Do I understand correctly that this gadget is named after the journal that Dubuc’s original article appeared in? What a strange idea.

• added to the list of References at poset of commutative subalgebras the following article

• Jan Hamhalter, Isomorphisms of ordered structures of abelian ${C}^{*}$-subalgebras of ${C}^{*}$-algebras, J. Math. Anal. Appl. 383 (2011) 391–399 (journal)

kindly pointed out to me by Andreas Döring. This generalizes Döring’s result already discussed there from von Neumann algebras to more general ${C}^{*}$-algebras.

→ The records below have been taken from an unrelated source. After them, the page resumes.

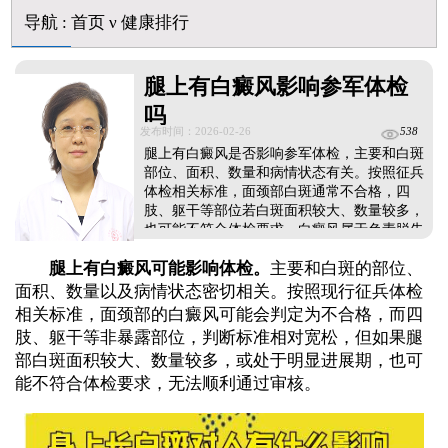
导航
:
首页
ν
健康排行
腿上有白癜风影响参军体检
吗
发布时间：2026-02-26
538
腿上有白癜风是否影响参军体检，主要和白斑
部位、面积、数量和病情状态有关。按照征兵
体检相关标准，面颈部白斑通常不合格，四
肢、躯干等部位若白斑面积较大、数量较多，
也可能不符合体检要求。白癜风属于色素脱失
性皮肤问题，在体检中会被重点查看外观与皮
腿上有白癜风可能影响体检。
主要和白斑的部位、
肤状况。为避免因白斑影响体检结果，不建议
临时遮盖隐瞒，可在参军前尽早进行规范治
面积、数量以及病情状态密切相关。按照现行征兵体检
疗，控制并缩小白斑，争取达到体检合格标
相关标准，面颈部的白癜风可能会判定为不合格，而四
准，顺利完成参军意愿。...
肢、躯干等非暴露部位，判断标准相对宽松，但如果腿
部白斑面积较大、数量较多，或处于明显进展期，也可
能不符合体检要求，无法顺利通过审核。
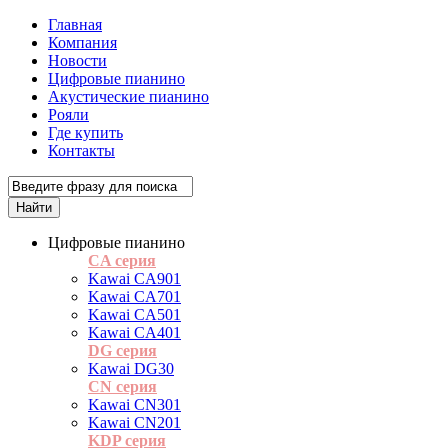
Главная
Компания
Новости
Цифровые пианино
Акустические пианино
Рояли
Где купить
Контакты
Цифровые пианино
CA серия
Kawai CA901
Kawai CA701
Kawai CA501
Kawai CA401
DG серия
Kawai DG30
CN серия
Kawai CN301
Kawai CN201
KDP серия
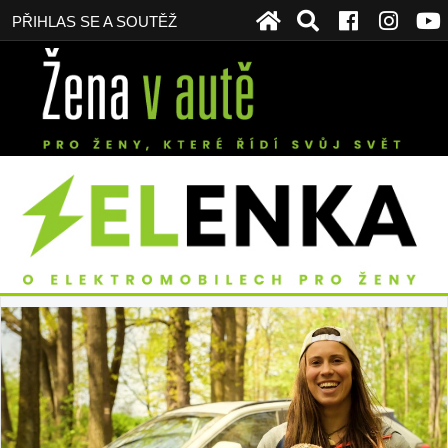
PŘIHLAS SE A SOUTĚŽ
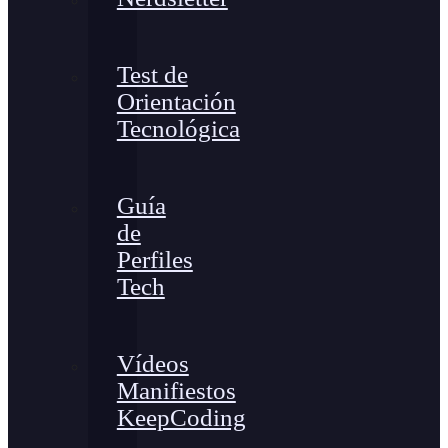
Test de
Orientación
Tecnológica
Guía
de
Perfiles
Tech
Vídeos
Manifiestos
KeepCoding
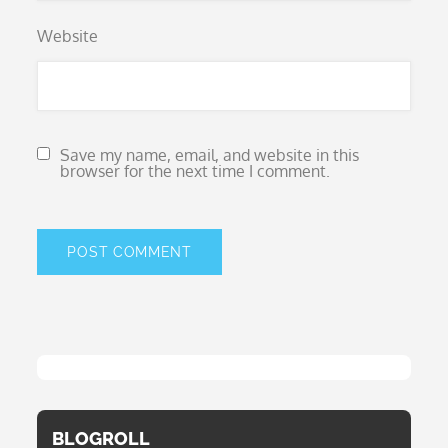
Website
Save my name, email, and website in this
browser for the next time I comment.
BLOGROLL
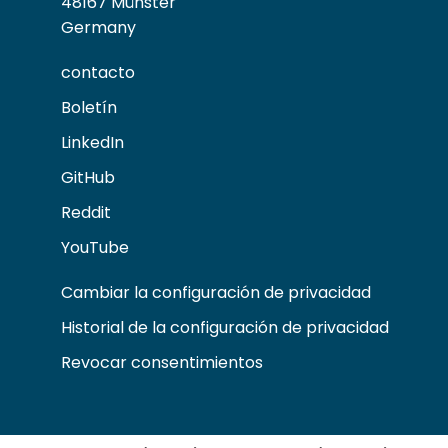
48167 Münster
Germany
contacto
Boletín
LinkedIn
GitHub
Reddit
YouTube
Cambiar la configuración de privacidad
Historial de la configuración de privacidad
Revocar consentimientos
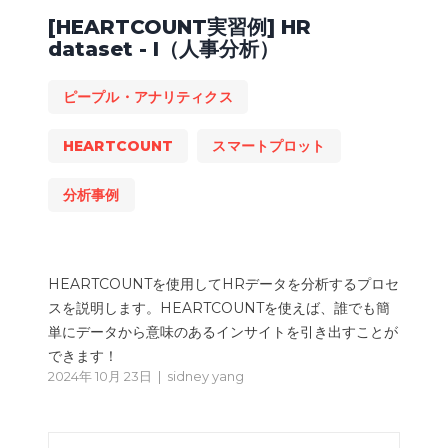
[HEARTCOUNT実習例] HR
dataset - I（人事分析）
ピープル・アナリティクス
HEARTCOUNT
スマートプロット
分析事例
HEARTCOUNTを使用してHRデータを分析するプロセ
スを説明します。HEARTCOUNTを使えば、誰でも簡
単にデータから意味のあるインサイトを引き出すことが
できます！
2024年 10月 23日 |
sidney yang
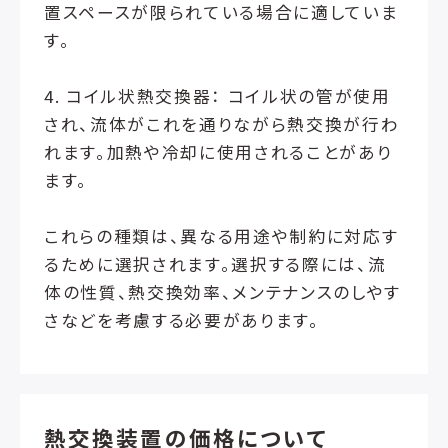
置スペースが限られている場合に適していま
す。
4. コイル状熱交換器： コイル状の管が使用
され、流体がこれを通りながら熱交換が行わ
れます。加熱や冷却に使用されることがあり
ます。
これらの種類は、異なる用途や制約に対応す
るために選択されます。選択する際には、流
体の性質、熱交換効率、メンテナンスのしやす
さなどを考慮する必要があります。
熱交換装置の価格について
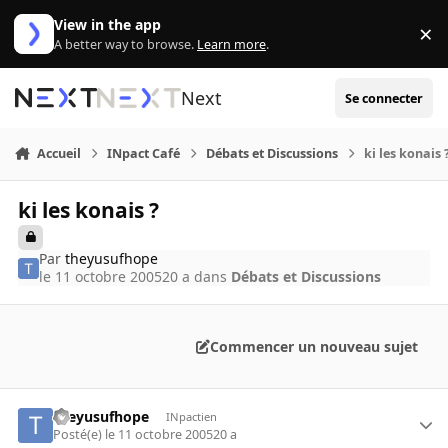
Aller au contenu
View in the app
×
Di
A better way to browse.
Learn more
.
Next
Se connecter
Accueil
INpact Café
Débats et Discussions
ki les konais 
ki les konais ?
Par
theyusufhope
le 11 octobre 2005
20 a
dans
Débats et Discussions
Commencer un nouveau sujet
theyusufhope
INpactien
Posté(e)
le 11 octobre 2005
20 a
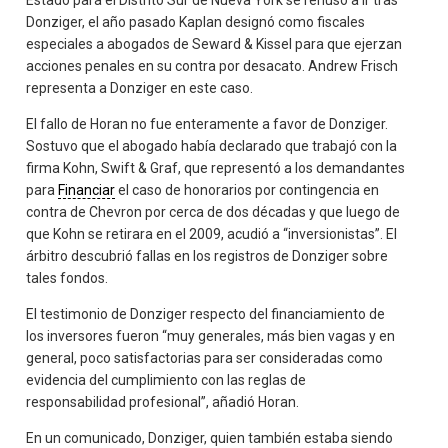
Donziger, el año pasado Kaplan designó como fiscales
especiales a abogados de Seward & Kissel para que ejerzan
acciones penales en su contra por desacato. Andrew Frisch
representa a Donziger en este caso.
El fallo de Horan no fue enteramente a favor de Donziger.
Sostuvo que el abogado había declarado que trabajó con la
firma Kohn, Swift & Graf, que representó a los demandantes
para
Financiar
el caso de honorarios por contingencia en
contra de Chevron por cerca de dos décadas y que luego de
que Kohn se retirara en el 2009, acudió a “inversionistas”. El
árbitro descubrió fallas en los registros de Donziger sobre
tales fondos.
El testimonio de Donziger respecto del financiamiento de
los inversores fueron “muy generales, más bien vagas y en
general, poco satisfactorias para ser consideradas como
evidencia del cumplimiento con las reglas de
responsabilidad profesional”, añadió Horan.
En un comunicado, Donziger, quien también estaba siendo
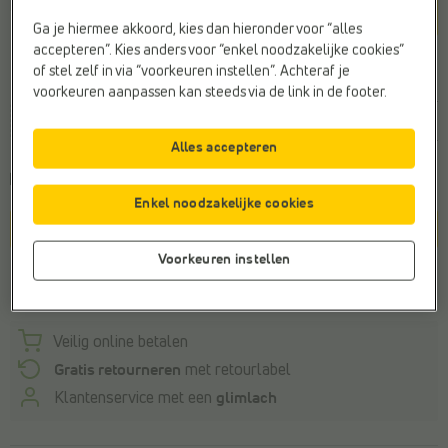
Blauw
Ga je hiermee akkoord, kies dan hieronder voor “alles
accepteren”. Kies anders voor “enkel noodzakelijke cookies”
of stel zelf in via “voorkeuren instellen”. Achteraf je
Maat
voorkeuren aanpassen kan steeds via de link in de footer.
23
24
25
26
27
28
29
30
3
Alles accepteren
Kies een maat om de
leveringstermijn
te zien
Enkel noodzakelijke cookies
In winkelmandje
Voorkeuren instellen
Winkelvoorraad
Veilig online betalen
Gratis retourneren
met retourlabel
Klantenservice met een
glimlach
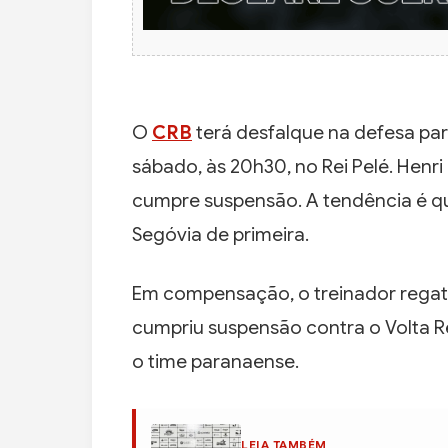
O
CRB
terá desfalque na defesa para
sábado, às 20h30, no Rei Pelé. Henr
cumpre suspensão. A tendência é q
Segóvia de primeira.
Em compensação, o treinador regati
cumpriu suspensão contra o Volta R
o time paranaense.
LEIA TAMBÉM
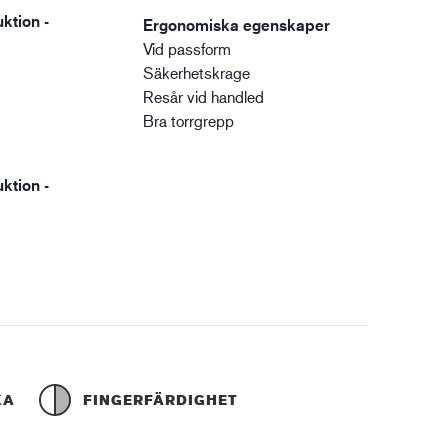
ktion -
Ergonomiska egenskaper
Vid passform
Säkerhetskrage
Resår vid handled
Bra torrgrepp
ktion -
KA
FINGERFÄRDIGHET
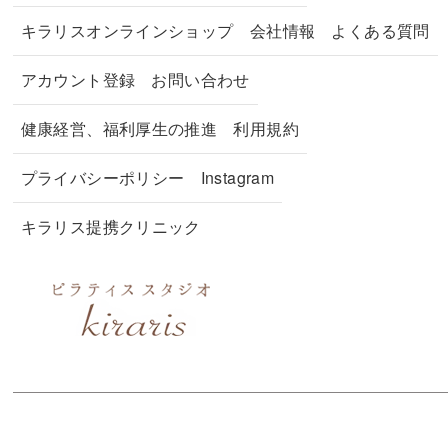
キラリスオンラインショップ
会社情報
よくある質問
アカウント登録
お問い合わせ
健康経営、福利厚生の推進
利用規約
プライバシーポリシー
Instagram
キラリス提携クリニック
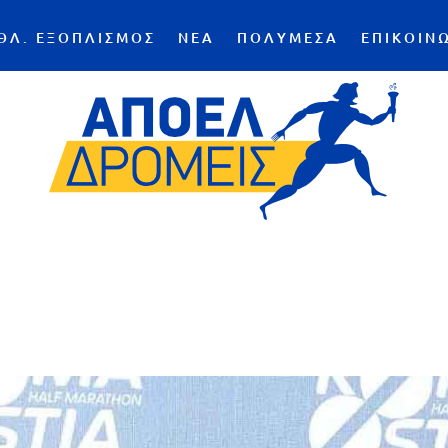
ΘΛ. ΕΞΟΠΛΙΣΜΟΣ
ΝΕΑ
ΠΟΛΥΜΕΣΑ
ΕΠΙΚΟΙΝ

• Several recent updates to literature at philosophy, the latest being

• Mikhail Gromov, Ergostructures, Ergologic and the Universal Learning Problem: Chapters 1, 2., pdf; Structures, Learning and Ergosystems: Chapters 1-4, 6 (2011) pdf

which is more into cognition and language problem, but still very relevant, and by a top mathematician. As these 2 are still manuscripts I put them under articles, though I should eventually classify those as books…

• at quantum observable there used to be just the definition of geometric prequantum observables. I have added a tad more.

• I found the section-outline of the entry distribution was a bit of a mess. So I have now edited it (just the secion structure, nothing else yet):

a) There are now two subsections for “Operations on distributions”,

b) in “Related concepts” I re-titled “Variants” into “Currents” (for that’s what the text is about) and gave “Hyperfunctions and Coulombeau distributions” its own subsection title.

c) split up the References into “General” and “On Coulombeau functions”.

(I hope that this message is regarded as boring and non-controversial.)

• created homotopical structure on C*-algebras , summarized some central statements from Uuye’s article on structure of categories of fibrant objects on ${C}^{*}\mathrm{Alg}$.

• added to some relevant entries a pointer to

• I expanded proper model category a bit.

In particular I added statement and (simple) proof that in a left proper model category pushouts along cofibrations out of cofibrants are homotopy pushouts. This is at Proper model category -- properties

On page 9 here Clark Barwick supposedly proves the stronger statement that pushouts along all cofibrations in a left proper model category are homotopy pushouts, but for the time being I am failing to follow his proof.

(??)

• created entries trialgebra and Hopf monoidal category

also expanded the Tannaka-duality overview table (being included in related entries):

to contain the first entries of the corresponding “higher Tannaka duality” relations

• Hilbert C*-module

(brushed up the definition, added four basic classes of examples)

• added to Hilbert bimodule a pointer to the Buss-Zhu-Meyer article on their tensor products and induced 2-category structure.